I learnt this lesson in algorithmic trading. In 2008, I had joined one of India’s earliest HFT firms, set up shortly after SEBI legalised algo trading. The rules were tight - direct exchange access required your algorithms to be audited by the regulator. As a startup with messy code, this was not feasible. So we used a workaround called “one touch DMA”. Our broker employed a trader whose entire job was to hit a single key the moment our algorithm sent an order through. That one keystroke was enough for the trade to no longer count as algorithmic. There was a human in the loop, and that was enough.
The legal and ethical question with AI-generated content is not whether AI was used. It is whether a human has done the equivalent of hitting that key - read the output, owned it, and chosen to publish it.
Consider the spectrum. At one end, someone pastes a ChatGPT response into a WhatsApp group, emojis and all, without reading it. At the other, an artist who cannot draw iterates through twenty prompts, rejects fifteen drafts, and finally publishes the one she is happy with. The MeitY rule treats these as the same thing. Both must carry the ten-per-cent label. This is conceptually wrong. The first case is genuine slop. The second is a person using a tool, no different in kind from Photoshop, autotune, or the grammar check that fixed this sentence.

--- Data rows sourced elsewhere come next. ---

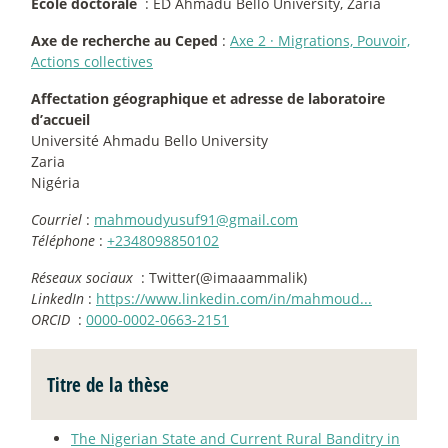
École doctorale
: ED Ahmadu Bello University, Zaria
Axe de recherche au Ceped
:
Axe 2
·
Migrations, Pouvoir,
Actions collectives
Affectation géographique et adresse de laboratoire
d’accueil
Université Ahmadu Bello University
Zaria
Nigéria
Courriel
:
mahmoudyusuf91@gmail.com
Téléphone
:
+2348098850102
Réseaux sociaux
: Twitter(@imaaammalik)
LinkedIn
:
https://www.linkedin.com/in/mahmoud...
ORCID
:
0000-0002-0663-2151
Titre de la thèse
The Nigerian State and Current Rural Banditry in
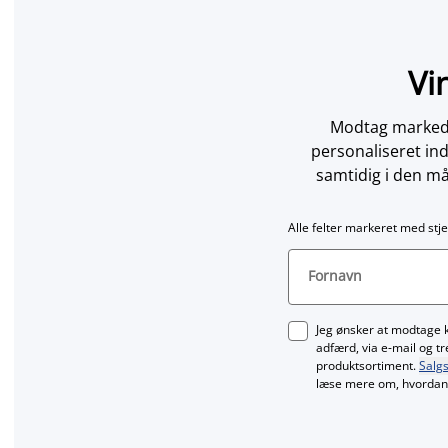
Vi
Modtag markedsf
personaliseret in
samtidig i den må
Alle felter markeret med stje
Fornavn
Jeg ønsker at modtage 
adfærd, via e‑mail og t
produktsortiment.
Salgs
læse mere om, hvordan 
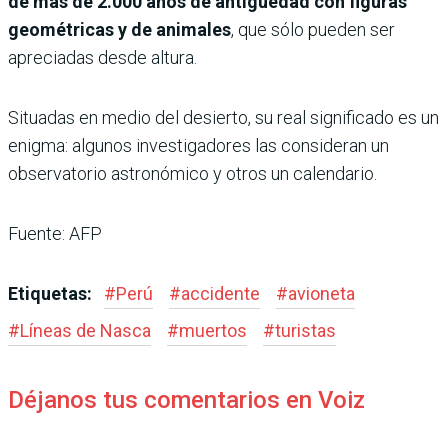
de más de 2.000 años de antigüedad con figuras
geométricas y de animales
, que sólo pueden ser
apreciadas desde altura.
Situadas en medio del desierto, su real significado es un
enigma: algunos investigadores las consideran un
observatorio astronómico y otros un calendario.
Fuente: AFP
Etiquetas:
#
Perú
#
accidente
#
avioneta
#
Líneas de Nasca
#
muertos
#
turistas
Déjanos tus comentarios en Voiz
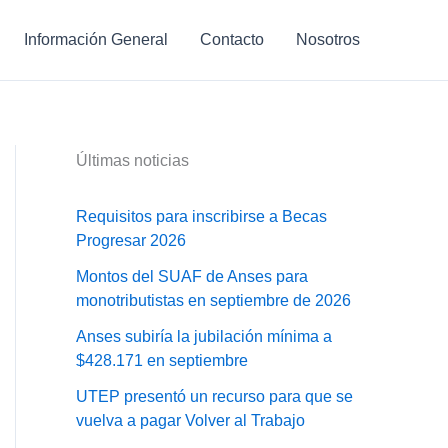
Información General
Contacto
Nosotros
Últimas noticias
Requisitos para inscribirse a Becas
Progresar 2026
Montos del SUAF de Anses para
monotributistas en septiembre de 2026
Anses subiría la jubilación mínima a
$428.171 en septiembre
UTEP presentó un recurso para que se
vuelva a pagar Volver al Trabajo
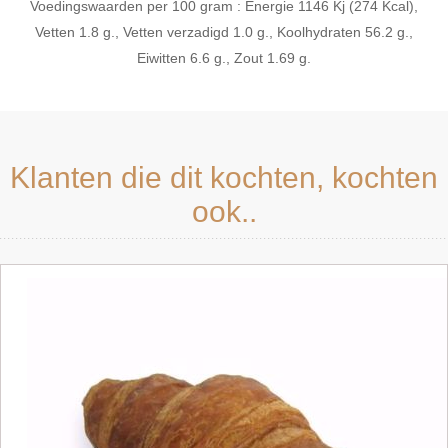
Voedingswaarden per 100 gram : Energie 1146 Kj (274 Kcal),
Vetten 1.8 g., Vetten verzadigd 1.0 g., Koolhydraten 56.2 g.,
Eiwitten 6.6 g., Zout 1.69 g.
Klanten die dit kochten, kochten
ook..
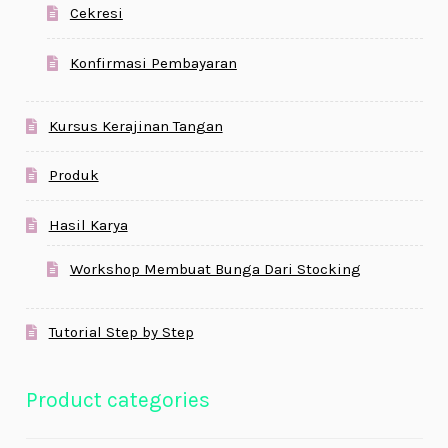
Cekresi
Konfirmasi Pembayaran
Kursus Kerajinan Tangan
Produk
Hasil Karya
Workshop Membuat Bunga Dari Stocking
Tutorial Step by Step
Product categories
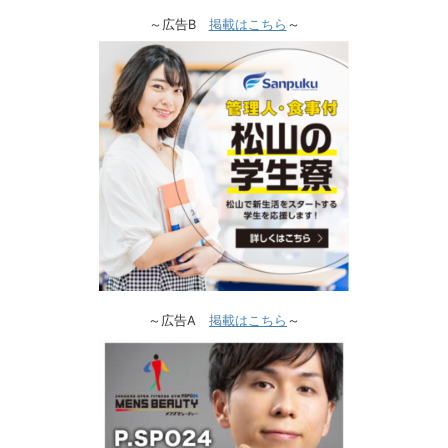
～広告B
掲載はこちら
～
～広告A
掲載はこちら
～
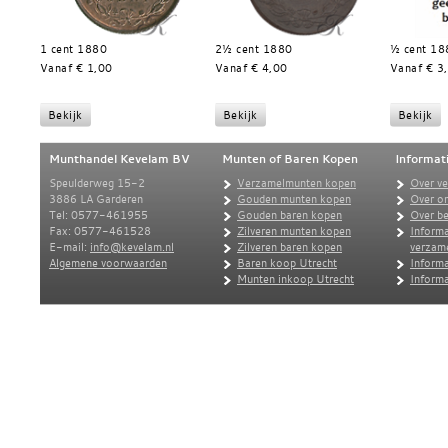
1 cent 1880
2½ cent 1880
½ cent 18
Vanaf € 1,00
Vanaf € 4,00
Vanaf € 3
Munthandel Kevelam BV
Munten of Baren Kopen
Informat
Speulderweg 15-2
Verzamelmunten kopen
Over v
3886 LA Garderen
Gouden munten kopen
Over o
Tel: 0577-461955
Gouden baren kopen
Over be
Fax: 0577-461528
Zilveren munten kopen
Informa
E-mail:
info@kevelam.nl
Zilveren baren kopen
verzam
Algemene voorwaarden
Baren koop Utrecht
Informa
Munten inkoop Utrecht
Informa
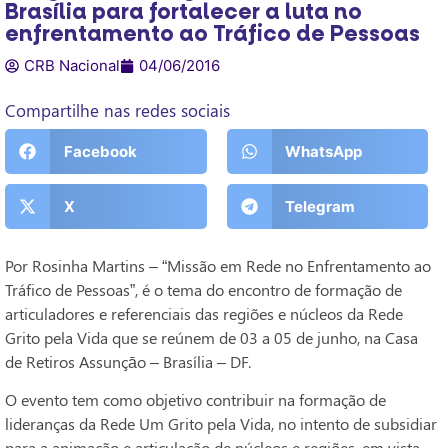
Brasília para fortalecer a luta no
enfrentamento ao Tráfico de Pessoas
CRB Nacional
04/06/2016
Compartilhe nas redes sociais
Facebook
WhatsApp
X
Telegram
Por Rosinha Martins – “Missão em Rede no Enfrentamento ao
Tráfico de Pessoas”, é o tema do encontro de formação de
articuladores e referenciais das regiões e núcleos da Rede
Grito pela Vida que se reúnem de 03 a 05 de junho, na Casa
de Retiros Assunçāo – Brasília – DF.
O evento tem como objetivo contribuir na formação de
lideranças da Rede Um Grito pela Vida, no intento de subsidiar
para a animação e articulação de núcleos e regiões, em vista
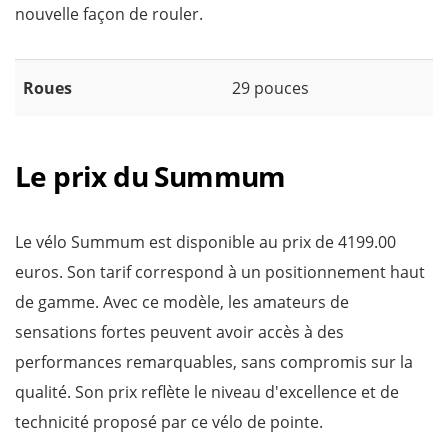
nouvelle façon de rouler.
Roues
29 pouces
Le prix du Summum
Le vélo Summum est disponible au prix de 4199.00
euros. Son tarif correspond à un positionnement haut
de gamme. Avec ce modèle, les amateurs de
sensations fortes peuvent avoir accès à des
performances remarquables, sans compromis sur la
qualité. Son prix reflète le niveau d'excellence et de
technicité proposé par ce vélo de pointe.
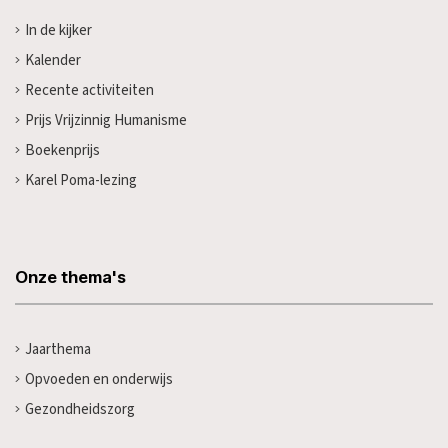
In de kijker
Kalender
Recente activiteiten
Prijs Vrijzinnig Humanisme
Boekenprijs
Karel Poma-lezing
Onze thema's
Jaarthema
Opvoeden en onderwijs
Gezondheidszorg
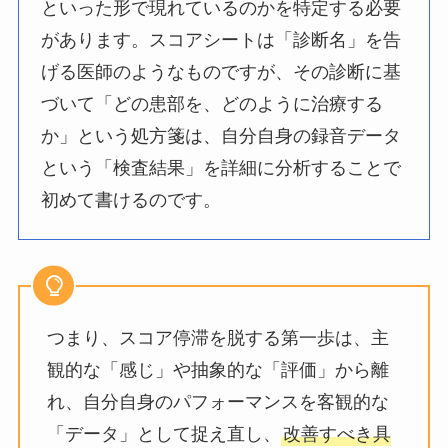
といった形で現れているのかを特定する必要
があります。スコアシートは「診断名」を告
げる医師のようなものですが、その診断に基
づいて「どの患部を、どのように治療する
か」という処方箋は、自分自身の録音データ
という「検査結果」を詳細に分析することで
初めて書けるのです。
つまり、スコア停滞を脱する第一歩は、主
観的な「感じ」や抽象的な「評価」から離
れ、自分自身のパフォーマンスを客観的な
「データ」として捉え直し、
改善すべき具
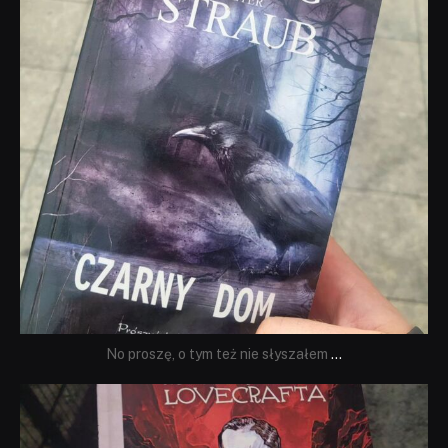
No proszę, o tym też nie słyszałem
...
dobryhorror
Wrz 19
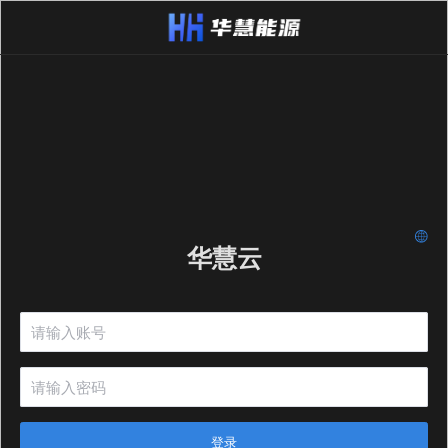
华慧云
登录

The objection will be that AI is categorically different because it can generate convincing fakes - the Akshay Kumar deepfake, the manipulated political clip. True. But a labelling regime that targets deception is not the regime that has been notified. The current rule targets generation. A scientist using an AI model to clean up a micrograph must label the figure identically to someone deepfaking the Home Minister. Both creators are flattened into the same category. The signal-to-noise ratio of the label will collapse, and within a year users will ignore the watermark the way they ignore cookie consent banners.
A better rule would test for the one touch. Has a named human taken responsibility for this output? Are they answerable for it under existing defamation, copyright, and electoral law? If yes, no label is required; the law already binds the publisher. If no - if the chain of responsibility breaks somewhere between the model and the audience - then label, and label prominently. The architecture is closer to SEBI’s registered analyst framework than to a blanket content-type tag.

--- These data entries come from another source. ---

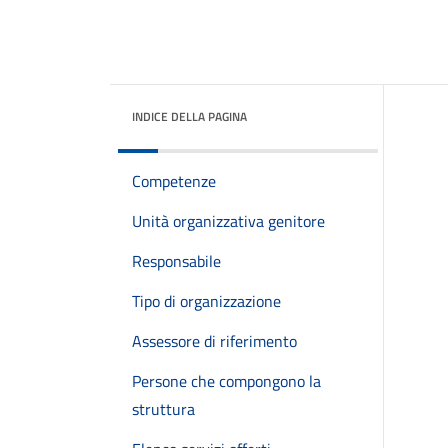
INDICE DELLA PAGINA
Competenze
Unità organizzativa genitore
Responsabile
Tipo di organizzazione
Assessore di riferimento
Persone che compongono la
struttura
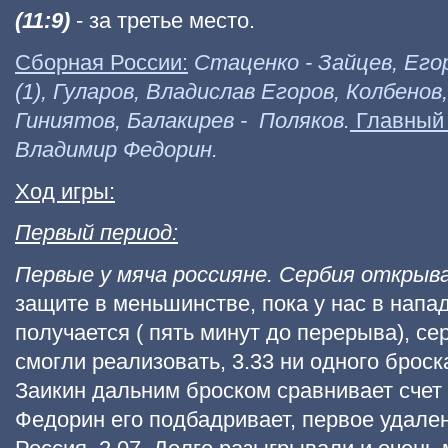
(11:9)
- за третье место.
Сборная России:
Стаценко - Зайцев, Егор
(1), Гуларов, Владислав Егоров, Колбенов,
Гиниятов, Балакирев - Поляков.
Главный 
Владимир Федорин.
Ход игры:
Первый период:
Первые у мяча россияне. Сербия открыва
защите в меньшинстве, пока у нас в напа
получается ( пять минут до перерыва), се
смогли реализовать, 3.33 ни одного броск
Заикин дальним броском сравнивает счет (
Федорин его подбадривает, первое удален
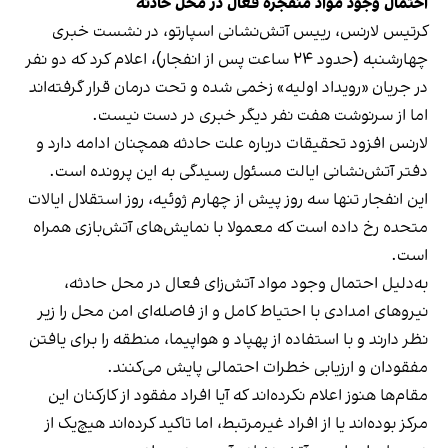
احتمال وجود مواد منفجره فعال در محل حادثه
کرتیس لارنس، رییس آتش‌نشانی اسپارتو، در نشست خبری
چهارشنبه (حدود ۲۴ ساعت پس از انفجار)، اعلام کرد که دو نفر
در جریان «رویداد اولیه» زخمی شده و تحت درمان قرار گرفته‌اند
اما از سرنوشت هفت نفر دیگر خبری در دست نیست.
لارنس افزود تحقیقات درباره علت حادثه همچنان ادامه دارد و
دفتر آتش‌نشانی ایالت مسئول رسیدگی به این پرونده است.
این انفجار تنها سه روز پیش از چهارم ژوئیه، روز استقلال ایالات
متحده رخ داده است که معمولا با نمایش‌های آتش‌بازی همراه
است.
به‌دلیل احتمال وجود مواد آتش‌زای فعال در محل حادثه،
نیروهای امدادی با احتیاط کامل و از فاصله‌ای امن محل را زیر
نظر دارند و با استفاده از پهپاد و هواپیما، منطقه را برای یافتن
مفقودان و ارزیابی خطرات احتمالی پایش می‌کنند.
مقام‌ها هنوز اعلام نکرده‌اند که آیا افراد مفقود از کارکنان این
مرکز بوده‌اند یا از افراد غیرمرتبط، اما تاکید کرده‌اند هیچ‌یک از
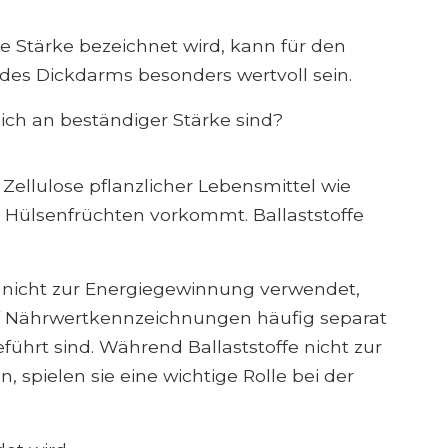
nte Stärke bezeichnet wird, kann für den
des Dickdarms besonders wertvoll sein.
eich an beständiger Stärke sind?
r Zellulose pflanzlicher Lebensmittel wie
 Hülsenfrüchten vorkommt. Ballaststoffe
r nicht zur Energiegewinnung verwendet,
f Nährwertkennzeichnungen häufig separat
führt sind. Während Ballaststoffe nicht zur
spielen sie eine wichtige Rolle bei der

I have started using ChatGPT to make cartoons for my Substack. I cannot draw. The cartoons exist because I write the script, review the output, reject what does not work, and publish what I am happy with. Under the current rule, they must carry the label. The cartoonist at this newspaper, using a Wacom tablet and software more sophisticated than the pencil it replaced, does not. The line between us is not the involvement of software. It is the touch. The MeitY rule cannot see that line. It should be redrafted before the labels start appearing on everything and meaning nothing.